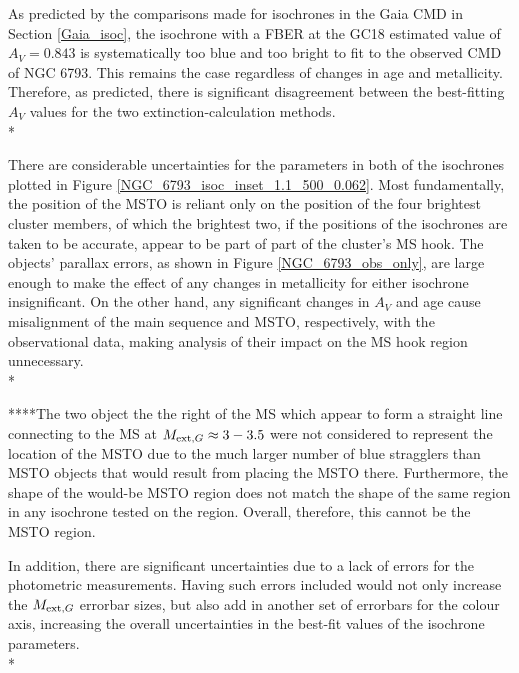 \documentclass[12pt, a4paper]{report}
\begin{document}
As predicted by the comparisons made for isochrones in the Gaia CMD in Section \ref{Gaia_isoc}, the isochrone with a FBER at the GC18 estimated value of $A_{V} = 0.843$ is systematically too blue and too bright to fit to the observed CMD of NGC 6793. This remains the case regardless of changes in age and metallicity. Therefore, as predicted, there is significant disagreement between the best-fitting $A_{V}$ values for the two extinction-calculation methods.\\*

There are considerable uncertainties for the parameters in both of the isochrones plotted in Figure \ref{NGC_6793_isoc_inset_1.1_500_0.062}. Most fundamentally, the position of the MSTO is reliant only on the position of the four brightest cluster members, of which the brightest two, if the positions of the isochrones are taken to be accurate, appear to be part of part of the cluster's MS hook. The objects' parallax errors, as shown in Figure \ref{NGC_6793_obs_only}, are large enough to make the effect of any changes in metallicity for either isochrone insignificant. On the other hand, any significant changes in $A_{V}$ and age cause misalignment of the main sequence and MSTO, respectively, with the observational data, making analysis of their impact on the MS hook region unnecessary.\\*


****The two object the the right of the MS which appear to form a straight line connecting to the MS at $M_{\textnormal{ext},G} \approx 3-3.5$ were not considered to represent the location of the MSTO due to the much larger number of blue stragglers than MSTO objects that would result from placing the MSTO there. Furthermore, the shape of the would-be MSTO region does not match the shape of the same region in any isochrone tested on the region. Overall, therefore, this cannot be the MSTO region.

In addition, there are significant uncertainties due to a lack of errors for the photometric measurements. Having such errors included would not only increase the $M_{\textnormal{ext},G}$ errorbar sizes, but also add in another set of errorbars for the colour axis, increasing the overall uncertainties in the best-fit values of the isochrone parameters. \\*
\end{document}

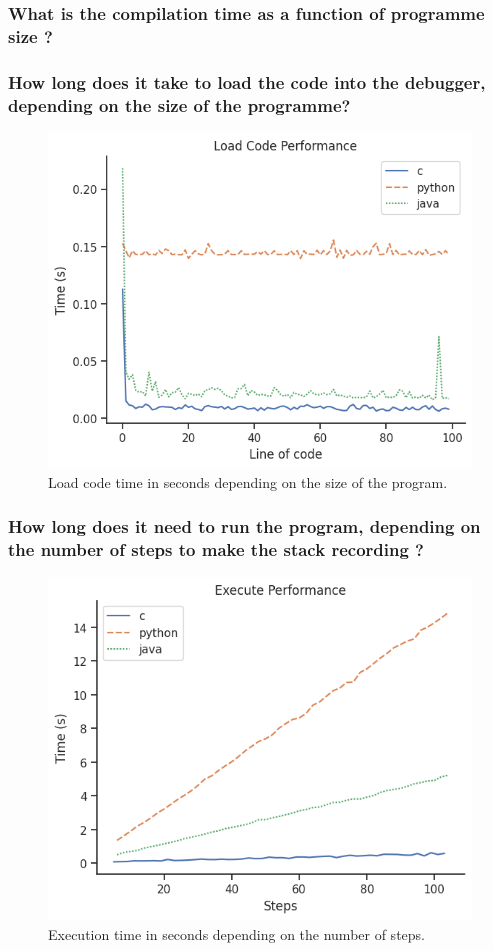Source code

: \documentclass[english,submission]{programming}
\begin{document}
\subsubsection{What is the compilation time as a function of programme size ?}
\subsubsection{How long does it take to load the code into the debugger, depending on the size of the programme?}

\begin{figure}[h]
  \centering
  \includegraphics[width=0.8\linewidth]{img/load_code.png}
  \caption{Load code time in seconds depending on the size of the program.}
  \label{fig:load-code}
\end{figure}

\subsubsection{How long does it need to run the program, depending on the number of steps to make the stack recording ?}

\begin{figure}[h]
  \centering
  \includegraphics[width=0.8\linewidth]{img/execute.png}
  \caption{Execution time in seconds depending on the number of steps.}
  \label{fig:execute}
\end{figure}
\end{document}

■ ■ ■ ■ ■

▶ [WHAT THIS TASK INVOLVES] Copy the data in full. No pictures belong in the copy.

▶ [WRITTEN ANSWER]
 \documentclass[12pt, a4paper]{report}
\begin{document}
As predicted by the comparisons made for isochrones in the Gaia CMD in Section \ref{Gaia_isoc}, the isochrone with a FBER at the GC18 estimated value of $A_{V} = 0.843$ is systematically too blue and too bright to fit to the observed CMD of NGC 6793. This remains the case regardless of changes in age and metallicity. Therefore, as predicted, there is significant disagreement between the best-fitting $A_{V}$ values for the two extinction-calculation methods.\\*

There are considerable uncertainties for the parameters in both of the isochrones plotted in Figure \ref{NGC_6793_isoc_inset_1.1_500_0.062}. Most fundamentally, the position of the MSTO is reliant only on the position of the four brightest cluster members, of which the brightest two, if the positions of the isochrones are taken to be accurate, appear to be part of part of the cluster's MS hook. The objects' parallax errors, as shown in Figure \ref{NGC_6793_obs_only}, are large enough to make the effect of any changes in metallicity for either isochrone insignificant. On the other hand, any significant changes in $A_{V}$ and age cause misalignment of the main sequence and MSTO, respectively, with the observational data, making analysis of their impact on the MS hook region unnecessary.\\*


****The two object the the right of the MS which appear to form a straight line connecting to the MS at $M_{\textnormal{ext},G} \approx 3-3.5$ were not considered to represent the location of the MSTO due to the much larger number of blue stragglers than MSTO objects that would result from placing the MSTO there. Furthermore, the shape of the would-be MSTO region does not match the shape of the same region in any isochrone tested on the region. Overall, therefore, this cannot be the MSTO region.

In addition, there are significant uncertainties due to a lack of errors for the photometric measurements. Having such errors included would not only increase the $M_{\textnormal{ext},G}$ errorbar sizes, but also add in another set of errorbars for the colour axis, increasing the overall uncertainties in the best-fit values of the isochrone parameters. \\*
\end{document}

Source code

: \documentclass[english,submission]{programming}
\begin{document}
\subsubsection{What is the compilation time as a function of programme size ?}
\subsubsection{How long does it take to load the code into the debugger, depending on the size of the programme?}

\begin{figure}[h]
  \centering
  \includegraphics[width=0.8\linewidth]{img/load_code.png}
  \caption{Load code time in seconds depending on the size of the program.}
  \label{fig:load-code}
\end{figure}

\subsubsection{How long does it need to run the program, depending on the number of steps to make the stack recording ?}

\begin{figure}[h]
  \centering
  \includegraphics[width=0.8\linewidth]{img/execute.png}
  \caption{Execution time in seconds depending on the number of steps.}
  \label{fig:execute}
\end{figure}
\end{document}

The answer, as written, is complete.